ChatGPT scores nearly 50 per cent on board certification practice
An artificial intelligence tool, ChatGPT, has been tested in terms of answering questions from a study resource that is often used by doctors to prepare for board certification in ophthalmology. When the study first occurred in January 2023, ChatGPT recorded 46% of the questions answered correctly. The results improved one month later, recording more than 10% higher.
The tool was first introduced to the public in November 2022. People can access ChatGPT for free with an internet connection, and it works in a conversational way. However, due to the potential for incorrect information and cheating in academia, researchers are warning that responsible use of AI systems, like ChatGPT, is necessary.
In a study led by St. Michael's Hospital, a site of Unity Health Toronto, researchers utilized a dataset of practice multiple choice questions from the free trial of OphthoQuestions to test ChatGPT. For the test, entries and conversations cleared before each question to prevent concurrent conversation influencing responses. ChatGPT does not accept image or video input, so only text-based multiple-choice questions were used.
During this study, ChatGPT provided the correct answer for 58 out of 125 text-based multiple-choice questions, accounting for 46% of questions answered correctly. In February 2023, the results had improved to 58%.

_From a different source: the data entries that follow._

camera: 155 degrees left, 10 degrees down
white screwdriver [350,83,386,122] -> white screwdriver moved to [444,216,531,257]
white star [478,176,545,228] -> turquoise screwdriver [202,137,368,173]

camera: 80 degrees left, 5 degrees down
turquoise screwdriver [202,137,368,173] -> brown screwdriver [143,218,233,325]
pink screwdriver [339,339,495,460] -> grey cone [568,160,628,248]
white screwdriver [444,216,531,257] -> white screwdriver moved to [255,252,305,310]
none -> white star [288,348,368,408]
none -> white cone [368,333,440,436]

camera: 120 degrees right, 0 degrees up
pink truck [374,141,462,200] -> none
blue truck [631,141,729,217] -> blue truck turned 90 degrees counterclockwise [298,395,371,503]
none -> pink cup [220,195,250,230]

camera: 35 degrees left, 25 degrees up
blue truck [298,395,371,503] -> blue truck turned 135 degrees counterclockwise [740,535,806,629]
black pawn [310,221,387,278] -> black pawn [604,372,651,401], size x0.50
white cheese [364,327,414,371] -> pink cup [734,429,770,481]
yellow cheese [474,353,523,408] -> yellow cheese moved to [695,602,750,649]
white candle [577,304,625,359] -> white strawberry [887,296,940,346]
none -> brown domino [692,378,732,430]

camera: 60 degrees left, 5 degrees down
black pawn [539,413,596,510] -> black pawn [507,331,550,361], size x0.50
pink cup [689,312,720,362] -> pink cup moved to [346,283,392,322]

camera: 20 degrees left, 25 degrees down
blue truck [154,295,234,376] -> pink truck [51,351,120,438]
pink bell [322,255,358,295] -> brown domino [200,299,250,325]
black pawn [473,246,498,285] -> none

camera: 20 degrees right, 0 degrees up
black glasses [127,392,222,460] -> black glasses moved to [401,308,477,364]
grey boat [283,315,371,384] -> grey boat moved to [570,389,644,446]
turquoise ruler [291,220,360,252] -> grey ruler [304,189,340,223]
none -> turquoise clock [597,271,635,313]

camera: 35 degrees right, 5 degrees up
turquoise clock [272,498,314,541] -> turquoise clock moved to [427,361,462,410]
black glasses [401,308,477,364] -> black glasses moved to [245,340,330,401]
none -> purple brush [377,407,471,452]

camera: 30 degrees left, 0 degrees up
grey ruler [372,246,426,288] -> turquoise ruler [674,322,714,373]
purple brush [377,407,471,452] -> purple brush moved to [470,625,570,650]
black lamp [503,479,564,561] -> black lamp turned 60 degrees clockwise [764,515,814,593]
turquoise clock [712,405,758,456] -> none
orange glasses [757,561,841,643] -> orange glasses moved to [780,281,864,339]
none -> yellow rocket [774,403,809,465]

When compared to the most popular answers given by ophthalmology trainees, it was found that ChatGPT closely matched them, providing the same multiple-choice response 44% of the time.
According to Dr. Marko Popovic, a co-author of the study and a resident physician in the Department of Ophthalmology and Vision Sciences at the University of Toronto, "ChatGPT is an artificial intelligence system that has tremendous promise in medical education. Though it provided incorrect answers to board certification questions in ophthalmology about half the time, we anticipate that ChatGPT's body of knowledge will rapidly evolve."
The system was most accurate when answering general medicine questions, with an accuracy rate of 79%. However, when it came to ophthalmology subspecialties, like oculoplastics and retina, the accuracy rate was notably lower, with only 20% and 0% accuracy, respectively.
Despite the fact that ChatGPT does not offer adequate preparation for board certification exams, researchers still believe it has tremendous potential in the medical industry. Its accuracy rate will improve over time, especially as it adapts to niche subspecialties.